Further, even if Giraldo were entitled to a two-level reduction under Sec. 3E1.1, he would not be entitled to the additional one-level decrease pursuant to an amendment to the guideline effective November 1, 1992, because that amendment is not retroactively applicable. See United States v. Avila, 997 F.2d 767, 768 (10th Cir.1993); United States v. Dowty, 996 F.2d 937, 938-39 (8th Cir.1993).
Giraldo next argues that he was incorrectly charged with conspiracy and that, in any event, the amount of drugs attributed to him was erroneous.
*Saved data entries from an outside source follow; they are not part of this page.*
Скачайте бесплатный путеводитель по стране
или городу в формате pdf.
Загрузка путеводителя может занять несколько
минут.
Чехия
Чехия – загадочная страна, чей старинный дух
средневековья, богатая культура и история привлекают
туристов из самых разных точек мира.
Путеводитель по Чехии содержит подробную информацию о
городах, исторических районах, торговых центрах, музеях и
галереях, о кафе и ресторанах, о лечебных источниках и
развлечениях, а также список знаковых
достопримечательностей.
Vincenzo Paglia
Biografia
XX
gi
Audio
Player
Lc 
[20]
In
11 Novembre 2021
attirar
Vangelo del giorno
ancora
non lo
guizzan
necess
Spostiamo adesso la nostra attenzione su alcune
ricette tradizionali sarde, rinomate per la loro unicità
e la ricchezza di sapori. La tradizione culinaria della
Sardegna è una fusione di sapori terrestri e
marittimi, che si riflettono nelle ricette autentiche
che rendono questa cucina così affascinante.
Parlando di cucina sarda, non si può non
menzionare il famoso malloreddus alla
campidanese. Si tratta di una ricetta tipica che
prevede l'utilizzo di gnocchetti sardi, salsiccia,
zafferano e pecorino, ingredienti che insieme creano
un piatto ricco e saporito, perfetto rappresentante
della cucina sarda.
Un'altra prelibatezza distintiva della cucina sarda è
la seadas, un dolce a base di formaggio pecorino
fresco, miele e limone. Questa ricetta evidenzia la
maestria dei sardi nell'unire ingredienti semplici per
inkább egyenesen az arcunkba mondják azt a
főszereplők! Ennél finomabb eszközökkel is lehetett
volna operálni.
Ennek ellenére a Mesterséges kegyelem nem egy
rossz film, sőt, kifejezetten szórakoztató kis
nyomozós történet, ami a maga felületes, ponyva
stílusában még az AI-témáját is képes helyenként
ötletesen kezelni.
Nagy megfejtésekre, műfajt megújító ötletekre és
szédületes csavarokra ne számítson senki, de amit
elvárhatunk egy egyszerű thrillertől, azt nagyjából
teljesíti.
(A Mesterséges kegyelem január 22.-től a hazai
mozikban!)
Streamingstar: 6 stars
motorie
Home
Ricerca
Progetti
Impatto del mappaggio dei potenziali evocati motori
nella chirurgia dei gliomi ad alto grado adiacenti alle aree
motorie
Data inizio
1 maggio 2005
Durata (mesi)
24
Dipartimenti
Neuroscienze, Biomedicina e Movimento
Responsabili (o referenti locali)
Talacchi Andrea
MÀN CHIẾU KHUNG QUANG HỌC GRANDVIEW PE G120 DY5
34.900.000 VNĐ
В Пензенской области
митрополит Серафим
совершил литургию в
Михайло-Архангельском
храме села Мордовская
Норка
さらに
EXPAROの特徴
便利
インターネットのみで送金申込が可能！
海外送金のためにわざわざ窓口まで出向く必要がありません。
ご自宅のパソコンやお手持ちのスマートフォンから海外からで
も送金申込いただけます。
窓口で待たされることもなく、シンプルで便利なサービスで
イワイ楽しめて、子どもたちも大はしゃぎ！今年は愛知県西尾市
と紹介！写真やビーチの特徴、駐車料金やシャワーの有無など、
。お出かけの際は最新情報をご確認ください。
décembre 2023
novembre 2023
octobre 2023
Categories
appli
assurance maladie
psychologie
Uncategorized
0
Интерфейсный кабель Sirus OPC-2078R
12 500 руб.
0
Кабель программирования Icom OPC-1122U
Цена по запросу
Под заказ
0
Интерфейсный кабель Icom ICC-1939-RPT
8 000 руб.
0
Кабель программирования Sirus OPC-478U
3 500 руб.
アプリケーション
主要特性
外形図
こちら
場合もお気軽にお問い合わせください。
Giraldo was clearly apprised that he was charged with conspiracy to distribute cocaine and, indeed, pleaded guilty under oath to that very charge. He may not now challenge his indictment. In addition, he did not object at sentencing to the PSI, which connected him with at least 99 kilograms of cocaine. Nor did he challenge the drug quantity attributed to him on direct appeal. Consequently, Giraldo has waived this issue. See United States v. Lewis, 991 F.2d 322, 324 (6th Cir.1993); United States v. Walsh, 733 F.2d 31, 34-35 (6th Cir.1984).
Finally, Giraldo has failed to establish ineffective assistance of counsel because he has not shown that counsel's performance was deficient and that there is a reasonable probability that, but for counsel's alleged errors, he would not have pleaded guilty but would have insisted on going to trial. See Hill v. Lockhart, 474 U.S. 52, 59 (1985); Strickland v. Washington, 466 U.S. 668, 687 (1984).
Accordingly, the district court's order, entered on June 30, 1993, is affirmed. Rule 9(b)(3), Rules of the Sixth Circuit.